Tous nos bons amis, tous les gens capables. Après vous, qui êtes le maire de l’endroit, viendront encore Pierre, le maire de Rosenhahn, et Albert, le maire de Wiesengrouben. J’espère que nous verrons aussi Jacques, qui possède ce joli franc-alleu. Alors seront réunies assez de personnes distinguées et raisonnables pour être en état d’exécuter quelque chose.

MARTIN.

Compère Brême, vous êtes un homme singulier : tout vous est égal, la nuit et le jour, le jour et la nuit, l’été et l’hiver.

BRÊME.

Oui, et, s’il n’en était pas ainsi, rien n’irait comme il faut. Veiller ou dormir, cela m’est parfaitement égal. Après la bataille de Leuthen, où nos hôpitaux se trouvaient en mauvais état, ils se seraient trouvés assurément dans un état bien pire encore, si, dans ce temps-là, Brême n’avait pas été un jeune et robuste gaillard. Il y avait là force blessés, force malades, et tous les chirurgiens étaient vieux et harassés ; mais Brême, jeune et vigoureux compagnon, était prêt jour et nuit. Je vous dis, compère, que j’ai veillé toute une semaine sans dormir pendant le jour.
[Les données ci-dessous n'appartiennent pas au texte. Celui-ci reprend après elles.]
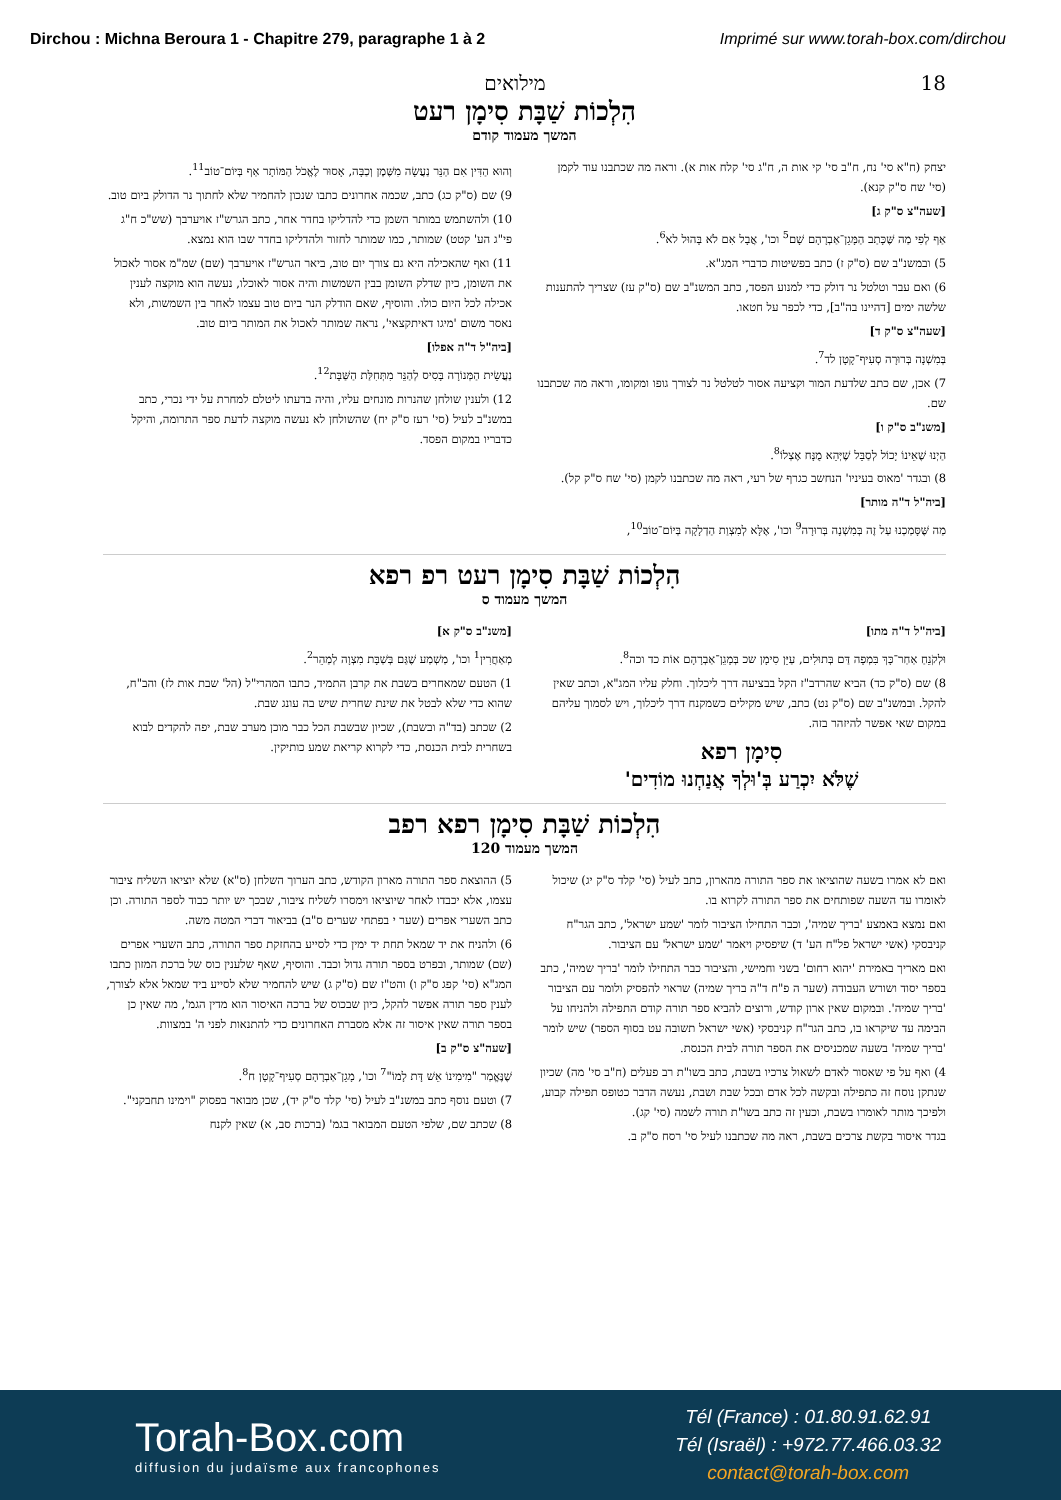Dirchou : Michna Beroura 1 - Chapitre 279, paragraphe 1 à 2 Imprimé sur www.torah-box.com/dirchou
מילואים 18
הִלְכוֹת שַׁבָּת סִימָן רעט
המשך מעמוד קודם
יצחק (ח"א סי' נח, ח"ב סי' קי אות ה, ח"ג סי' קלח אות א). וראה מה שכתבנו עוד לקמן (סי' שח ס"ק קנא).
[שעה"צ ס"ק ג]
אַף לְפִי מַה שֶּׁכָּתַב הַמָּגֵן־אַבְרָהָם שָׁם<sup>5</sup> וכו', אֲבָל אִם לֹא בָּהוּל לא<sup>6</sup>.
5) ובמשנ"ב שם (ס"ק ז) כתב בפשיטות כדברי המג"א.
6) ואם עבר וטלטל נר דולק כדי למנוע הפסד, כתב המשנ"ב שם (ס"ק עז) שצריך להתענות שלשה ימים [דהיינו בה"ב], כדי לכפר על חטאו.
[שעה"צ ס"ק ד]
בְּמִשְׁנָה בְּרוּרָה סְעִיף־קָטָן לד<sup>7</sup>.
7) אכן, שם כתב שלדעת המור וקציעה אסור לטלטל נר לצורך גופו ומקומו, וראה מה שכתבנו שם.
[משנ"ב ס"ק ו]
הַיְנוּ שֶׁאֵינוֹ יָכוֹל לְסַבֵּל שֶׁיְּהֵא מֻנָּח אֶצְלוֹ<sup>8</sup>.
8) ובגדר 'מאוס בעיניו' הנחשב כגרף של רעי, ראה מה שכתבנו לקמן (סי' שח ס"ק קל).
[ביה"ל ד"ה מותר]
מַה שֶּׁסָּמַכְנוּ עַל זֶה בְּמִשְׁנָה בְּרוּרָה<sup>9</sup> וכו', אֶלָּא לְמִצְוַת הַדְלָקָה בְּיוֹם־טוֹב<sup>10</sup>,
וְהוּא הַדִּין אִם הַנֵּר נַעֲשָׂה מִשֶּׁמֶן וְכַבָּה, אָסוּר לֶאֱכֹל הַמּוֹתָר אַף בְּיוֹם־טוֹב<sup>11</sup>.
9) שם (ס"ק כג) כתב, שכמה אחרונים כתבו שנכון להחמיר שלא לחתוך נר הדולק ביום טוב.
10) ולהשתמש במותר השמן כדי להדליקו בחדר אחר, כתב הגרש"ז אויערבך (שש"כ ח"ג פי"ג הע' קטט) שמותר, כמו שמותר לחזור ולהדליקו בחדר שבו הוא נמצא.
11) ואף שהאכילה היא גם צורך יום טוב, ביאר הגרש"ז אויערבך (שם) שמ"מ אסור לאכול את השומן, כיון שדלק השומן בבין השמשות והיה אסור לאוכלו, נעשה הוא מוקצה לענין אכילה לכל היום כולו. והוסיף, שאם הודלק הנר ביום טוב עצמו לאחר בין השמשות, ולא נאסר משום 'מיגו דאיתקצאי', נראה שמותר לאכול את המותר ביום טוב.
[ביה"ל ד"ה אפלו]
נַעֲשֵׂית הַמְּנוֹרָה בָּסִיס לְהַנֵּר מִתְּחִלַּת הַשַּׁבָּת<sup>12</sup>.
12) ולענין שולחן שהנרות מונחים עליו, והיה בדעתו ליטלם למחרת על ידי נכרי, כתב במשנ"ב לעיל (סי' רעז ס"ק יח) שהשולחן לא נעשה מוקצה לדעת ספר התרומה, והיקל כדבריו במקום הפסד.
הִלְכוֹת שַׁבָּת סִימָן רעט רפ רפא
המשך מעמוד ס
[ביה"ל ד"ה מתו]
וּלְקֹנֵחַ אַחַר־כָּךְ בִּמְפָה דַּם בְּתוּלִים, עַיֵּן סִימָן שכ בְּמָגֵן־אַבְרָהָם אוֹת כד וכה<sup>8</sup>.
8) שם (ס"ק כד) הביא שהרדב"ז הקל בבציעה דרך ליכלוך. וחלק עליו המג"א, וכתב שאין להקל. ובמשנ"ב שם (ס"ק נט) כתב, שיש מקילים כשמקנח דרך ליכלוך, ויש לסמוך עליהם במקום שאי אפשר להיזהר בזה.
סִימָן רפא
שֶׁלֹּא יִכְרַע בְּ'וּלְךָ אֲנַחְנוּ מוֹדִים'
[משנ"ב ס"ק א]
מְאַחֲרִין<sup>1</sup> וכו', מַשְׁמַע שֶׁגַּם בְּשַׁבָּת מִצְוָה לְמַהֵר<sup>2</sup>.
1) הטעם שמאחרים בשבת את קרבן התמיד, כתבו המהרי"ל (הל' שבת אות לז) והב"ח, שהוא כדי שלא לבטל את שינת שחרית שיש בה עונג שבת.
2) שכתב (בד"ה ובשבת), שכיון שבשבת הכל כבר מוכן מערב שבת, יפה להקדים לבוא בשחרית לבית הכנסת, כדי לקרוא קריאת שמע כותיקין.
הִלְכוֹת שַׁבָּת סִימָן רפא רפב
המשך מעמוד 120
ואם לא אמרו בשעה שהוציאו את ספר התורה מהארון, כתב לעיל (סי' קלד ס"ק יג) שיכול לאומרו עד השעה שפותחים את ספר התורה לקרוא בו.
ואם נמצא באמצע 'בריך שמיה', וכבר התחילו הציבור לומר 'שמע ישראל', כתב הגר"ח קניבסקי (אשי ישראל פל"ח הע' ד) שיפסיק ויאמר 'שמע ישראל' עם הציבור.
ואם מאריך באמירת 'יהוא רחום' בשני וחמישי, והציבור כבר התחילו לומר 'בריך שמיה', כתב בספר יסוד ושורש העבודה (שער ה פ"ח ד"ה בריך שמיה) שראוי להפסיק ולומר עם הציבור 'בריך שמיה'. ובמקום שאין ארון קודש, ורוצים להביא ספר תורה קודם התפילה ולהניחו על הבימה עד שיקראו בו, כתב הגר"ח קניבסקי (אשי ישראל תשובה עט בסוף הספר) שיש לומר 'בריך שמיה' בשעה שמכניסים את הספר תורה לבית הכנסת.
4) ואף על פי שאסור לאדם לשאול צרכיו בשבת, כתב בשו"ת רב פעלים (ח"ב סי' מה) שכיון שנתקן נוסח זה כתפילה ובקשה לכל אדם ובכל שבת ושבת, נעשה הדבר כטופס תפילה קבוע, ולפיכך מותר לאומרו בשבת, וכעין זה כתב בשו"ת תורה לשמה (סי' קג).
בגדר איסור בקשת צרכים בשבת, ראה מה שכתבנו לעיל סי' רסח ס"ק ב.
5) ההוצאת ספר התורה מארון הקודש, כתב הערוך השלחן (ס"א) שלא יוציאו השליח ציבור עצמו, אלא יכבדו לאחר שיוציאו וימסרו לשליח ציבור, שבכך יש יותר כבוד לספר התורה. וכן כתב השערי אפרים (שער י בפתחי שערים ס"ב) בביאור דברי המטה משה.
6) ולהניח את יד שמאל תחת יד ימין כדי לסייע בהחזקת ספר התורה, כתב השערי אפרים (שם) שמותר, ובפרט בספר תורה גדול וכבד. והוסיף, שאף שלענין כוס של ברכת המזון כתבו המג"א (סי' קפג ס"ק ו) והט"ז שם (ס"ק ג) שיש להחמיר שלא לסייע ביד שמאל אלא לצורך, לענין ספר תורה אפשר להקל, כיון שבכוס של ברכה האיסור הוא מדין הגמ', מה שאין כן בספר תורה שאין איסור זה אלא מסברת האחרונים כדי להתנאות לפני ה' במצוות.
[שעה"צ ס"ק ב]
שֶׁנֶּאֱמַר "מִימִינוֹ אֵשׁ דָּת לָמוֹ"<sup>7</sup> וכו', מָגֵן־אַבְרָהָם סְעִיף־קָטָן ח<sup>8</sup>.
7) וטעם נוסף כתב במשנ"ב לעיל (סי' קלד ס"ק יד), שכן מבואר בפסוק "וימינו תחבקני".
8) שכתב שם, שלפי הטעם המבואר בגמ' (ברכות סב, א) שאין לקנח
Torah-Box.com
diffusion du judaïsme aux francophones
Tél (France) : 01.80.91.62.91
Tél (Israël) : +972.77.466.03.32
contact@torah-box.com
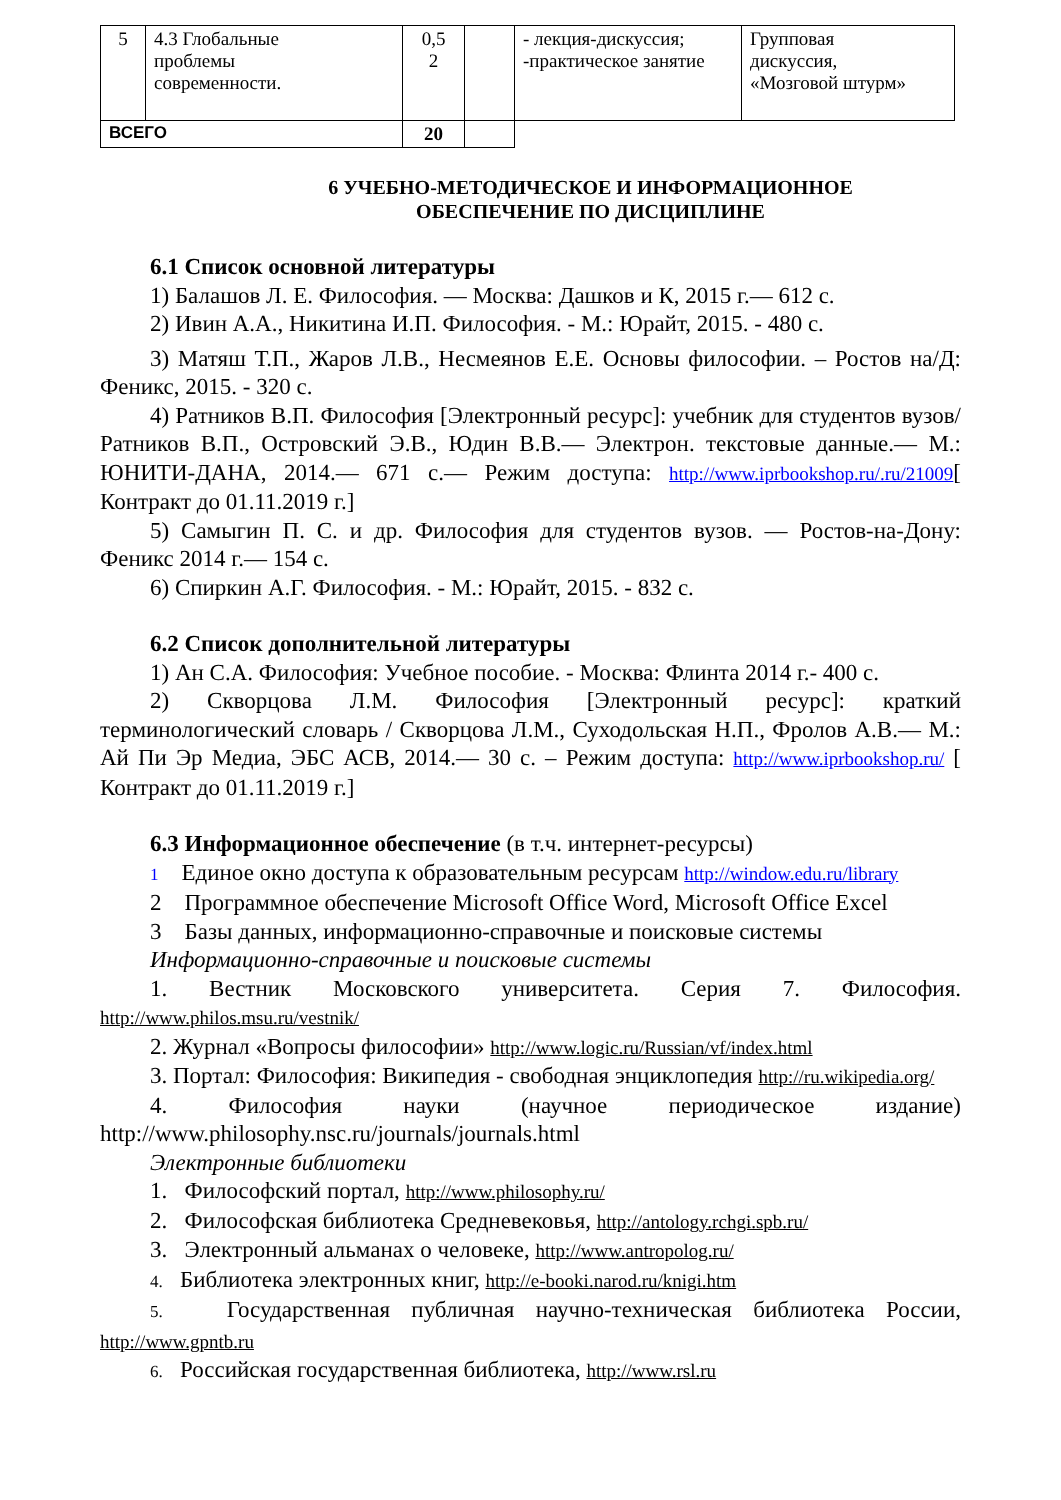| 5 | 4.3 Глобальные проблемы современности. | 0,5 2 | | - лекция-дискуссия; -практическое занятие | Групповая дискуссия, «Мозговой штурм» |
| ВСЕГО | | 20 | | | |
6 УЧЕБНО-МЕТОДИЧЕСКОЕ И ИНФОРМАЦИОННОЕ
ОБЕСПЕЧЕНИЕ ПО ДИСЦИПЛИНЕ
6.1 Список основной литературы
1) Балашов Л. Е. Философия. — Москва: Дашков и К, 2015 г.— 612 с.
2) Ивин А.А., Никитина И.П. Философия. - М.: Юрайт, 2015. - 480 с.
3) Матяш Т.П., Жаров Л.В., Несмеянов Е.Е. Основы философии. – Ростов на/Д: Феникс, 2015. - 320 с.
4) Ратников В.П. Философия [Электронный ресурс]: учебник для студентов вузов/ Ратников В.П., Островский Э.В., Юдин В.В.— Электрон. текстовые данные.— М.: ЮНИТИ-ДАНА, 2014.— 671 с.— Режим доступа: http://www.iprbookshop.ru/.ru/21009[ Контракт до 01.11.2019 г.]
5) Самыгин П. С. и др. Философия для студентов вузов. — Ростов-на-Дону: Феникс 2014 г.— 154 с.
6) Спиркин А.Г. Философия. - М.: Юрайт, 2015. - 832 с.
6.2 Список дополнительной литературы
1) Ан С.А. Философия: Учебное пособие. - Москва: Флинта 2014 г.- 400 с.
2) Скворцова Л.М. Философия [Электронный ресурс]: краткий терминологический словарь / Скворцова Л.М., Суходольская Н.П., Фролов А.В.— М.: Ай Пи Эр Медиа, ЭБС АСВ, 2014.— 30 с. – Режим доступа: http://www.iprbookshop.ru/ [ Контракт до 01.11.2019 г.]
6.3 Информационное обеспечение (в т.ч. интернет-ресурсы)
1 Единое окно доступа к образовательным ресурсам http://window.edu.ru/library
2 Программное обеспечение Microsoft Office Word, Microsoft Office Excel
3 Базы данных, информационно-справочные и поисковые системы
Информационно-справочные и поисковые системы
1. Вестник Московского университета. Серия 7. Философия. http://www.philos.msu.ru/vestnik/
2. Журнал «Вопросы философии» http://www.logic.ru/Russian/vf/index.html
3. Портал: Философия: Википедия - свободная энциклопедия http://ru.wikipedia.org/
4. Философия науки (научное периодическое издание) http://www.philosophy.nsc.ru/journals/journals.html
Электронные библиотеки
1. Философский портал, http://www.philosophy.ru/
2. Философская библиотека Средневековья, http://antology.rchgi.spb.ru/
3. Электронный альманах о человеке, http://www.antropolog.ru/
4. Библиотека электронных книг, http://e-booki.narod.ru/knigi.htm
5. Государственная публичная научно-техническая библиотека России, http://www.gpntb.ru
6. Российская государственная библиотека, http://www.rsl.ru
Il le remarqua aussi le vieux Fritz[1], qui savait tout ce qu’il voulait savoir. « Écoute, Brême, dit-il un jour, comme il visitait l’hôpital en propre personne, écoute, Brême, on dit que tu es malade d’insomnie… » Je vis bien où il en voulait venir, car tous les autres étaient là ; je me recueillis et je dis : « Sire, c’est une maladie que je souhaite à tous vos serviteurs ; et, comme elle ne laisse aucune fatigue, et que je puis encore faire mon service pendant le jour, j’espère que Votre Majesté ne me fera pas subir pour cela sa disgrâce. »

MARTIN.

Hé ! hé ! comment donc le roi prit-il cela ?

BRÊME.

Il parut tout à fait sérieux ; mais je vis bien que cela lui plut. « Brême, dit-il, à quoi donc passes-tu le temps ? » Je repris

  1. Nous conservons la forme familière, au lieu de Frédéric.